Op de hoorzitting verduidelijkt RKLF dat de klacht zich meer bepaald toespitst op de passage uit de betwiste uitzending van ‘Het Journaal’ waarin wordt verwezen naar voormalig bisschop R. Vangheluwe. RKLF beschouwt deze passage als discriminerend en denigrerend ten aanzien van de Rooms-katholieke Kerk en haar leden.
Regelgeving
De kamer voor onpartijdigheid en bescherming van minderjarigen beoordeelt de mate waarin de betroffen uitzending een schending van artikel 39 van het Mediadecreet betreft.
Bij de beoordeling van de gewraakte uitzending geldt als uitgangspunt de bepaling dat VRT autonoom haar programma-aanbod en uitzendschema vaststelt (volgens artikel 7 van het Mediadecreet). De openbare omroeporganisatie beschikt over de journalistieke vrijheid en onafhankelijkheid om zelf journalistieke keuze te maken met betrekking tot de programma’s die ze uitzendt. Deze vrijheid is weliswaar niet onbegrensd. De programma’s van de nieuwsdienst dienen onder meer te beantwoorden aan de normen inzake journalistieke deontologie en de gangbare redactionele onafhankelijkheid te waarborgen.
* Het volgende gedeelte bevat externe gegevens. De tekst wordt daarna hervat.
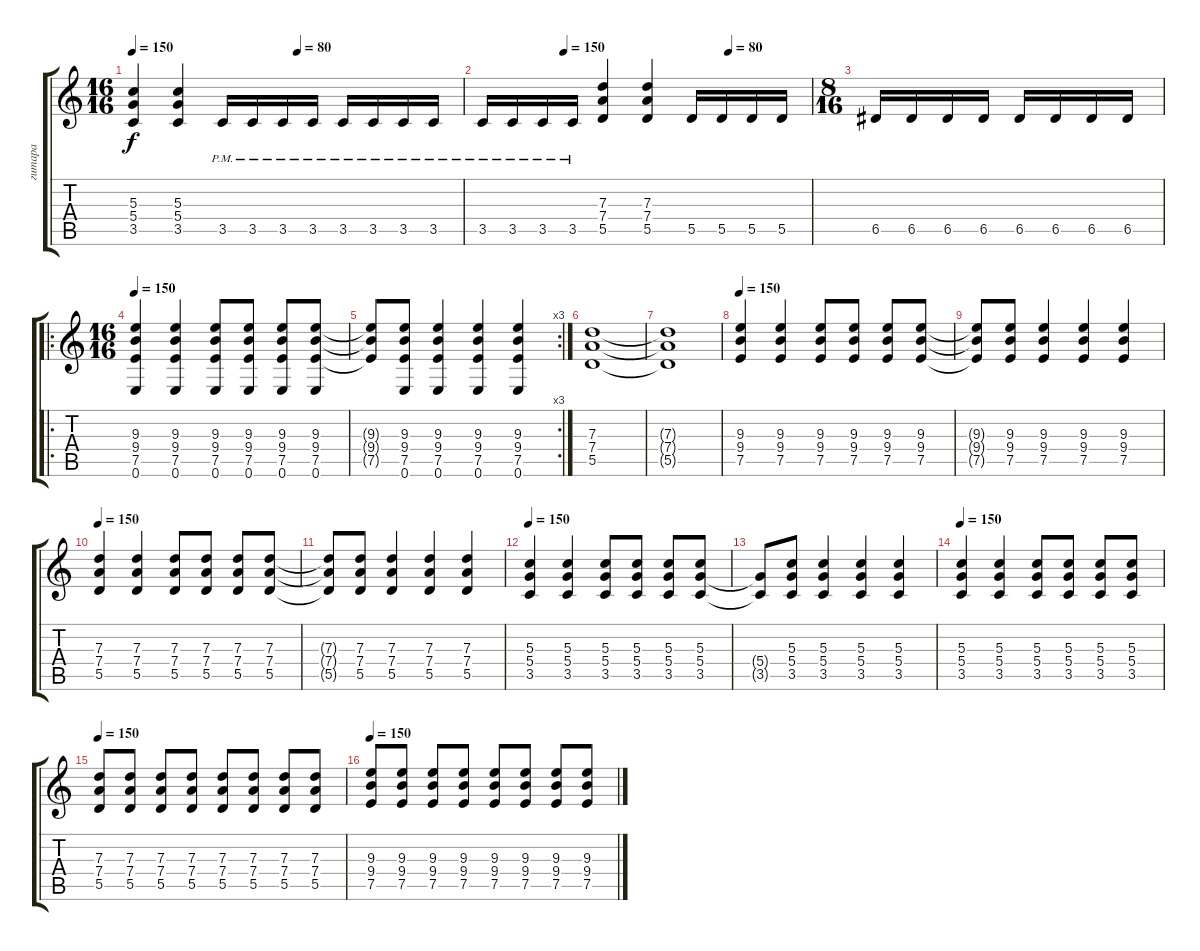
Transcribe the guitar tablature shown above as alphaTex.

\track ("гитара" "гитара") {instrument distortionguitar}
\staff {score tabs}
\tuning (E4 B3 G3 D3 A2 E2) {hide}
\ts (16 16)
\tempo 150
\tempo (80 0.5)
\clef g2
\ks c
(5.3 5.4 3.5).4{dy f} (5.3 5.4 3.5).4 3.5{pm}.16 3.5{pm}.16 3.5{pm}.16 3.5{pm}.16 3.5{pm}.16 3.5{pm}.16 3.5{pm}.16 3.5{pm}.16 |
\tempo (150 0.25)
\tempo (80 0.75)
3.5{pm}.16 3.5{pm}.16 3.5{pm}.16 3.5{pm}.16 (7.3 7.4 5.5).4 (7.3 7.4 5.5).4 5.5.16 5.5.16 5.5.16 5.5.16 |
\ts (8 16)
6.5.16 6.5.16 6.5.16 6.5.16 6.5.16 6.5.16 6.5.16 6.5.16 |
\ro
\ts (16 16)
\tempo 150
(9.3 9.4 7.5 0.6).4 (9.3 9.4 7.5 0.6).4 (9.3 9.4 7.5 0.6).8 (9.3 9.4 7.5 0.6).8 (9.3 9.4 7.5 0.6).8 (9.3 9.4 7.5 0.6).8 |
\rc 3
(9.3{t} 9.4{t} 7.5{t}).8 (9.3 9.4 7.5 0.6).8 (9.3 9.4 7.5 0.6).4 (9.3 9.4 7.5 0.6).4 (9.3 9.4 7.5 0.6).4 |
(7.3 7.4 5.5).1 |
(7.3{t} 7.4{t} 5.5{t}).1 |
\tempo 150
(9.3 9.4 7.5).4 (9.3 9.4 7.5).4 (9.3 9.4 7.5).8 (9.3 9.4 7.5).8 (9.3 9.4 7.5).8 (9.3 9.4 7.5).8 |
(9.3{t} 9.4{t} 7.5{t}).8 (9.3 9.4 7.5).8 (9.3 9.4 7.5).4 (9.3 9.4 7.5).4 (9.3 9.4 7.5).4 |
\tempo 150
(7.3 7.4 5.5).4 (7.3 7.4 5.5).4 (7.3 7.4 5.5).8 (7.3 7.4 5.5).8 (7.3 7.4 5.5).8 (7.3 7.4 5.5).8 |
(7.3{t} 7.4{t} 5.5{t}).8 (7.3 7.4 5.5).8 (7.3 7.4 5.5).4 (7.3 7.4 5.5).4 (7.3 7.4 5.5).4 |
\tempo 150
(5.3 5.4 3.5).4 (5.3 5.4 3.5).4 (5.3 5.4 3.5).8 (5.3 5.4 3.5).8 (5.3 5.4 3.5).8 (5.3 5.4 3.5).8 |
(5.4{t} 3.5{t}).8 (5.3 5.4 3.5).8 (5.3 5.4 3.5).4 (5.3 5.4 3.5).4 (5.3 5.4 3.5).4 |
\tempo 150
(5.3 5.4 3.5).4 (5.3 5.4 3.5).4 (5.3 5.4 3.5).8 (5.3 5.4 3.5).8 (5.3 5.4 3.5).8 (5.3 5.4 3.5).8 |
\tempo 150
(7.3 7.4 5.5).8 (7.3 7.4 5.5).8 (7.3 7.4 5.5).8 (7.3 7.4 5.5).8 (7.3 7.4 5.5).8 (7.3 7.4 5.5).8 (7.3 7.4 5.5).8 (7.3 7.4 5.5).8 |
\tempo 150
(9.3 9.4 7.5).8 (9.3 9.4 7.5).8 (9.3 9.4 7.5).8 (9.3 9.4 7.5).8 (9.3 9.4 7.5).8 (9.3 9.4 7.5).8 (9.3 9.4 7.5).8 (9.3 9.4 7.5).8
Artikel 39 van het Mediadecreet vormt eveneens een inperking van deze autonomie en vrijheid. Bij het toezicht op de naleving van artikel 39 van het Mediadecreet gaat de Kamer na of de gemaakte keuzes op een redelijke en objectieve manier journalistiek en inhoudelijk kunnen worden verantwoord, zonder zich evenwel in de plaats van VRT te stellen.
Artikel 39 van het Mediadecreet bevat voor de omroeporganisaties een discriminatieverbod en een onpartijdigheidsplicht. Het discriminatieverbod houdt in dat elke vorm van discriminatie tussen ideologische en filosofische strekkingen moet worden geweerd in de programma’s en er een evenwicht moet zijn in het aan bod komen van verschillende filosofische en ideologische strekkingen of opiniestromingen in de programma’s. De onpartijdigheidsplicht houdt in dat de informatieprogramma’s (zoals Het Journaal) in een geest van politieke en ideologische onpartijdigheid worden verzorgd.
Beoordeling door de VRM
Het feit dat dergelijke uitzending door een groep kijkers (in casu RKLF) als denigrerend of schokkend kan worden ervaren, volstaat niet om dat programmaonderdeel als ontoelaatbaar te beschouwen en vast te stellen dat het op discriminerende wijze inbreuk maakt op het recht van eenieder om vrij een godsdienst te kiezen of te belijden. De kamer stelt overigens vast dat de gewraakte reportage niet eenzijdig is, maar daarentegen evenwichtig is opgebouwd. De kamer is van oordeel dat de keuze om in ‘Het Journaal’ de gewraakte reportage op te nemen niet getuigt van enig opzet tot discriminatie van de Rooms-katholieke godsdienst noch van een gebrek aan onpartijdige behandeling. In dit opzicht kan ook de verwijzing naar R. Vangheluwe journalistiek en inhoudelijk worden verantwoord en als relevant worden beschouwd en kan uit die verwijzing evenmin enige vorm van discriminatie of een gebrek aan onpartijdige nieuwspresentatie worden afgeleid.
De kamer voor onpartijdigheid en bescherming van minderjarigen besluit dan ook dat de VRT geen inbreuk heeft begaan op de plicht tot niet-discriminatie en ideologische onpartijdigheid die in artikel 39 van het Mediadecreet wordt opgelegd. De klacht wordt bijgevolg ongegrond verklaard.